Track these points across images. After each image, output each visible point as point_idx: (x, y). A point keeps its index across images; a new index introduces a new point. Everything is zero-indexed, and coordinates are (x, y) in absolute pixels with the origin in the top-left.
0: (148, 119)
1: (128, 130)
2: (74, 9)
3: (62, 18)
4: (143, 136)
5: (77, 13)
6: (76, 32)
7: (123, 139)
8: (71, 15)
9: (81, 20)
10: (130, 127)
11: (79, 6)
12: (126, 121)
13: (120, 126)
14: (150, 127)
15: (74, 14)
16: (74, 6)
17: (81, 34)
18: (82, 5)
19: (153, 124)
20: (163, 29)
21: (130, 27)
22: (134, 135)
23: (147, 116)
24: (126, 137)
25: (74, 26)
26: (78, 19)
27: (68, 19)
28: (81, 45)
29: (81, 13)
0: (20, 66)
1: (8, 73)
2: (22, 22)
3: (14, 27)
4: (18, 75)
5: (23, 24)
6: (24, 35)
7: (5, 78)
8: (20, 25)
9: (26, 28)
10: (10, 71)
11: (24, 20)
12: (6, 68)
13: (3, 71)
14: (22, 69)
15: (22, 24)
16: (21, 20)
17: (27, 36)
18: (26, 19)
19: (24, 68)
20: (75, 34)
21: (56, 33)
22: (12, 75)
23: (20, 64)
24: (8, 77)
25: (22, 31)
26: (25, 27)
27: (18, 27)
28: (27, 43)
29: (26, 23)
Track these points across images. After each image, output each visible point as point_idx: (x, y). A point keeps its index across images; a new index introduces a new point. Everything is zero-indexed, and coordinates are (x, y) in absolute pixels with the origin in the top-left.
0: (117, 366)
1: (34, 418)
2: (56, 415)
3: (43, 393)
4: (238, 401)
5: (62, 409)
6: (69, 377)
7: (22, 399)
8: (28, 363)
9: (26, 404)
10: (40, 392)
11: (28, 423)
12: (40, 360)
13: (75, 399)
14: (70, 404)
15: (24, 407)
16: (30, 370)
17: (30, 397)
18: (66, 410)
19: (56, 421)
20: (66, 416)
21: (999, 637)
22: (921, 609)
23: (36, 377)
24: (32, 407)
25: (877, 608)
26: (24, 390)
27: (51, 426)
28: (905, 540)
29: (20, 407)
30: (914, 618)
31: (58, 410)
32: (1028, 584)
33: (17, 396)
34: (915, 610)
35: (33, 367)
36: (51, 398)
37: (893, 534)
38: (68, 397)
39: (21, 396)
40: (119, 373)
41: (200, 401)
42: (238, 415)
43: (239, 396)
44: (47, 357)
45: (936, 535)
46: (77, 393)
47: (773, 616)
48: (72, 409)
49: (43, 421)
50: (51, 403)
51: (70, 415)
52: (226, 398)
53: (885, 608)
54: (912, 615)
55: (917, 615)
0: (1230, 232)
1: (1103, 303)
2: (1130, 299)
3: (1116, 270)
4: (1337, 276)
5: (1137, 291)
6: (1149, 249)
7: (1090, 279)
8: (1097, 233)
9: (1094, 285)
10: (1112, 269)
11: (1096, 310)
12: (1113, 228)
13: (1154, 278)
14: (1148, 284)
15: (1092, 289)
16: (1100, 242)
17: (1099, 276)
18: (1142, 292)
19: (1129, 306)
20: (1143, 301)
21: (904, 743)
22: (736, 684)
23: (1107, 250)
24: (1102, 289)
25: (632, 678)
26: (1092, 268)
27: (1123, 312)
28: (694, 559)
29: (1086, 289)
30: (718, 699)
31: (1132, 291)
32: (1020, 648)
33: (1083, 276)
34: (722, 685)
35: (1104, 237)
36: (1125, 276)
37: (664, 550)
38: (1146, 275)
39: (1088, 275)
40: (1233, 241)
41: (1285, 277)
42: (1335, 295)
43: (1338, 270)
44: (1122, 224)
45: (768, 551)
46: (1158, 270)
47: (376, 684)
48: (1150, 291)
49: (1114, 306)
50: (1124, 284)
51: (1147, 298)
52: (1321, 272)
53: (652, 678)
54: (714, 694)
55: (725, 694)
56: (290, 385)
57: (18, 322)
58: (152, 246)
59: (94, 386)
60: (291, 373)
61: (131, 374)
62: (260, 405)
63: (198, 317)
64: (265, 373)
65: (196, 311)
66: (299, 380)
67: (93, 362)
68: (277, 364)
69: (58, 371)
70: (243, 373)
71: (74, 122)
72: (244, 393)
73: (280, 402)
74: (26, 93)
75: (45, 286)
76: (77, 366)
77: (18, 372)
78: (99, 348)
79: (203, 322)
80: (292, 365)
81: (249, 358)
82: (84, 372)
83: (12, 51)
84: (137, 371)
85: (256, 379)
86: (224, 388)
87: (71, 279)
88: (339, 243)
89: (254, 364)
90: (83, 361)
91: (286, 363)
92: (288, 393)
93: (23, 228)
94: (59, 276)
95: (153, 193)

==================================================

TO DO. Here the job is to set down exactly the lines of the material above that fall between the one with "18: (82, 5)" and the one with "28: (81, 45)", inclusive, and nothing beyond them.

RESULT FOR THIS EXERCISE.
18: (82, 5)
19: (153, 124)
20: (163, 29)
21: (130, 27)
22: (134, 135)
23: (147, 116)
24: (126, 137)
25: (74, 26)
26: (78, 19)
27: (68, 19)
28: (81, 45)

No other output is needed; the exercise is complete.